*** Data extract

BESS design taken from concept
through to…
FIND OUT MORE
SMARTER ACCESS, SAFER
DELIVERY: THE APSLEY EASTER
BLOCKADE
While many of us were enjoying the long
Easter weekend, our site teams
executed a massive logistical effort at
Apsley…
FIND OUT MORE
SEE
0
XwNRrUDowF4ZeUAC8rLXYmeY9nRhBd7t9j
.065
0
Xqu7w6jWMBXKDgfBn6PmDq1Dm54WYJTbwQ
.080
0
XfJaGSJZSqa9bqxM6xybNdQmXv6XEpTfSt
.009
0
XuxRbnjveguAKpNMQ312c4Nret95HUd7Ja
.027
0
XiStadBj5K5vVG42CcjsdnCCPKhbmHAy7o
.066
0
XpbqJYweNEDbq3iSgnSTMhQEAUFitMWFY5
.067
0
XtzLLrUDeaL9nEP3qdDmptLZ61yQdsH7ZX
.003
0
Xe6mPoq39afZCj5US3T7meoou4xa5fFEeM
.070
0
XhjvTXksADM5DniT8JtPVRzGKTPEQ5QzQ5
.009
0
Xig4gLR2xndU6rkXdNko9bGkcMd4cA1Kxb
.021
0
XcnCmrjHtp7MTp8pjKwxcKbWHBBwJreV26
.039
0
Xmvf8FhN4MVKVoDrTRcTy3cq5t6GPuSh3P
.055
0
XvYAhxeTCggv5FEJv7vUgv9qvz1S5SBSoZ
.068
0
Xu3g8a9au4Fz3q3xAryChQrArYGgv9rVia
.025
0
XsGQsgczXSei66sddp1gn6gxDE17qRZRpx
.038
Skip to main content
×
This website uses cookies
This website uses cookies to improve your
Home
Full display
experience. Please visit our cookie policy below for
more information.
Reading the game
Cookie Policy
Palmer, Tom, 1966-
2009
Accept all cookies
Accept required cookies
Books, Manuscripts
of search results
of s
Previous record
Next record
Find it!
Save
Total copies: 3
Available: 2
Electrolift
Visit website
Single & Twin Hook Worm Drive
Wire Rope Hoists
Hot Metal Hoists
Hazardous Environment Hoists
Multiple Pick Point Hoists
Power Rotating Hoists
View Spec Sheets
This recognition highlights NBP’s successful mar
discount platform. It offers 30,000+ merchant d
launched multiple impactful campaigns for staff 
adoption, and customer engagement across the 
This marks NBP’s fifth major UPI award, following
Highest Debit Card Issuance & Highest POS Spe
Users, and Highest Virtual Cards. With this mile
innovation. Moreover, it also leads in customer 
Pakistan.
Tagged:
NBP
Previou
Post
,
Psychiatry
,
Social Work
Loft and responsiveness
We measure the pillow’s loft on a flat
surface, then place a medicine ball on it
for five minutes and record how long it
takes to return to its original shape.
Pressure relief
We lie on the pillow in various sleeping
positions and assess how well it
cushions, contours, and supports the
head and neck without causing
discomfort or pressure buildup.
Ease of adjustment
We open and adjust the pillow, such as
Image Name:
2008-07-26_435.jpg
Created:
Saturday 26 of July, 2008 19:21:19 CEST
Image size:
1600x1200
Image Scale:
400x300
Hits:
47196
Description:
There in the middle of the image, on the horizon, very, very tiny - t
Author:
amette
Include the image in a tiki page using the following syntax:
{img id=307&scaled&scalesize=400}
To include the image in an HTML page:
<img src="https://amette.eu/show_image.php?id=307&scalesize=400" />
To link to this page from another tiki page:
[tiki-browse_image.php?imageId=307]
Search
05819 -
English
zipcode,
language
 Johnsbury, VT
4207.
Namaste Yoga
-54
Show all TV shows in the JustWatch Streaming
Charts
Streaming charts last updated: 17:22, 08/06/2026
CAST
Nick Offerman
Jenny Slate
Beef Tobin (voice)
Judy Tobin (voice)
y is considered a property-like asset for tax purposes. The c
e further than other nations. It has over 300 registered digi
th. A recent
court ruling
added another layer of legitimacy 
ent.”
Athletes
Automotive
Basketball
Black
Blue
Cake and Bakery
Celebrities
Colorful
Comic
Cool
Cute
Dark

******

▶ _Instruction_:
What is needed is a copy of every line above in which "from" appears.

▶ _Exercise solution_:
BESS design taken from concept
To link to this page from another tiki page:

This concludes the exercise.